O tema chegou à Justiça por meio de um embate entre a CNS (Confederação Nacional de Serviços) e a Prefeitura de São Paulo.


Por um lado, o órgão público justificou que a exigência do seguro visava preencher um “vácuo protetivo” deixado pela extinção do DPVAT (Seguro Obrigatório para Proteção de Vítimas de Acidentes de Trânsito).
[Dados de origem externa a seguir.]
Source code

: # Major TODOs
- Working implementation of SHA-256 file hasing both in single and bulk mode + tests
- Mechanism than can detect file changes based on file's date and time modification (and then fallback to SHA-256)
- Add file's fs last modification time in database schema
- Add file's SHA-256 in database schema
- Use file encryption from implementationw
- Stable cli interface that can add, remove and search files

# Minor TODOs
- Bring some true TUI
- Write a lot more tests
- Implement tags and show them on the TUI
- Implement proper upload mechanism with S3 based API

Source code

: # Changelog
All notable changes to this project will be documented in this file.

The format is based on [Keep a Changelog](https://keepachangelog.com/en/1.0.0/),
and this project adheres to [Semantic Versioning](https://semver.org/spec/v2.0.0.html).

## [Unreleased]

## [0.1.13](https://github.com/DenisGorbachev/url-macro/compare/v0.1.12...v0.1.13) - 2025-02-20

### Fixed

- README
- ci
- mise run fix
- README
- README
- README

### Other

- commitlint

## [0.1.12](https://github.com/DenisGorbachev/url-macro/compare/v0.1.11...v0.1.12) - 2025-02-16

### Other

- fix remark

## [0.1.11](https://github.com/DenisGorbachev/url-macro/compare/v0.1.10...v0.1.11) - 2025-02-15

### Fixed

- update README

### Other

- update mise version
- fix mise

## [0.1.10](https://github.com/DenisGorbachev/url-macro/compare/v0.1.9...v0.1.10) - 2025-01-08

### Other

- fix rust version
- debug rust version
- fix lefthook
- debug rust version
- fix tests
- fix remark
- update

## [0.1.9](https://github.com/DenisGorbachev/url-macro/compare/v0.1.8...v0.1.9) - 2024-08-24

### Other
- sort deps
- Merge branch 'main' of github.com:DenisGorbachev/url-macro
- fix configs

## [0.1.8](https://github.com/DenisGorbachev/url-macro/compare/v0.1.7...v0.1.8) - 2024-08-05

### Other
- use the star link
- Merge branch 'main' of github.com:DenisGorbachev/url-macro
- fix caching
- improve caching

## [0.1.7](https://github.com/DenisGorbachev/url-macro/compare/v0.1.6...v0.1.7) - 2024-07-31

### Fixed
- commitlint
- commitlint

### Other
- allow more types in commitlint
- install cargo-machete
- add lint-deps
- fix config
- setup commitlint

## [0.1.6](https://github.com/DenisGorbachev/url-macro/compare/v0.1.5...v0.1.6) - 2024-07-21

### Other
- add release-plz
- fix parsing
Por outro lado, a CNS argumentou que nenhuma empresa conseguiu se credenciar mais na capital paulista por causa da norma.

Determinações

Depois de o caso chegar ao STF, Moraes concluiu que o município invadiu a competência privativa da União para legislar sobre o direito de seguros e que a prefeitura criou regras desproporcionais para inviabilizar a atividade econômica na cidade.


“Chama a atenção, ainda, a exigência de valores vultosos, destoantes do que se verifica com normas aplicáveis a atividades semelhantes, o que fortalece a tese de que o ente municipal [...] pretendeu inviabilizar a disponibilização do serviço”, afirmou o ministro.

Agora, com a suspensão da regra, as plataformas digitais interessadas em oferecer o serviço de mototáxi deverão seguir estritamente o modelo de seguro estipulado pelas leis federais e pelas normas da Susep (Superintendência de Seguros Privados).


A decisão também dá 15 dias para que a prefeitura analise os pedidos de credenciamento das empresas mototáxi, com base exclusivamente nas regras federais.